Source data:
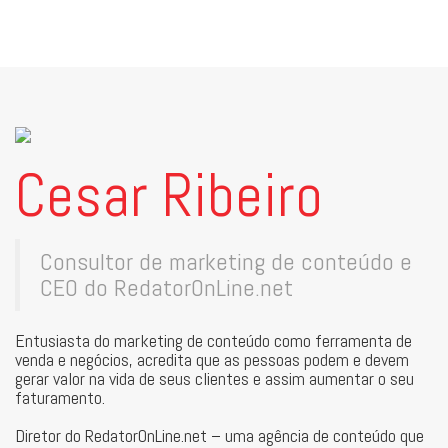
Cesar Ribeiro
Consultor de marketing de conteúdo e
CEO do RedatorOnLine.net
Entusiasta do marketing de conteúdo como ferramenta de
venda e negócios, acredita que as pessoas podem e devem
gerar valor na vida de seus clientes e assim aumentar o seu
faturamento.
Diretor do RedatorOnLine.net – uma agência de conteúdo que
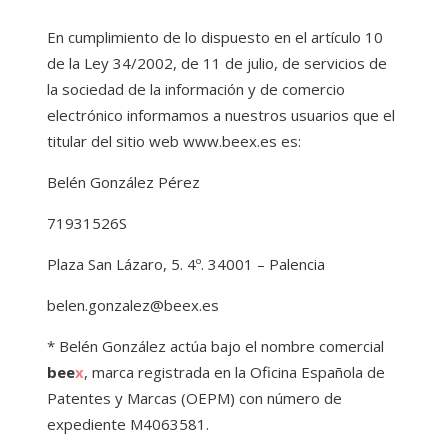
En cumplimiento de lo dispuesto en el artículo 10
de la Ley 34/2002, de 11 de julio, de servicios de
la sociedad de la información y de comercio
electrónico informamos a nuestros usuarios que el
titular del sitio web www.beex.es es:
Belén González Pérez
71931526S
Plaza San Lázaro, 5. 4º. 34001 – Palencia
belen.gonzalez@beex.es
* Belén González actúa bajo el nombre comercial
bee
x
, marca registrada en la Oficina Española de
Patentes y Marcas (OEPM) con número de
expediente M4063581.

● PROBLEM STATEMENT: Give back all of the lines above word for word, leaving out the pictures.

● SOLUTION BELOW:
Cesar Ribeiro
Consultor de marketing de conteúdo e
CEO do RedatorOnLine.net
Entusiasta do marketing de conteúdo como ferramenta de
venda e negócios, acredita que as pessoas podem e devem
gerar valor na vida de seus clientes e assim aumentar o seu
faturamento.
Diretor do RedatorOnLine.net – uma agência de conteúdo que
En cumplimiento de lo dispuesto en el artículo 10
de la Ley 34/2002, de 11 de julio, de servicios de
la sociedad de la información y de comercio
electrónico informamos a nuestros usuarios que el
titular del sitio web www.beex.es es:
Belén González Pérez
71931526S
Plaza San Lázaro, 5. 4º. 34001 – Palencia
belen.gonzalez@beex.es
* Belén González actúa bajo el nombre comercial
bee
x
, marca registrada en la Oficina Española de
Patentes y Marcas (OEPM) con número de
expediente M4063581.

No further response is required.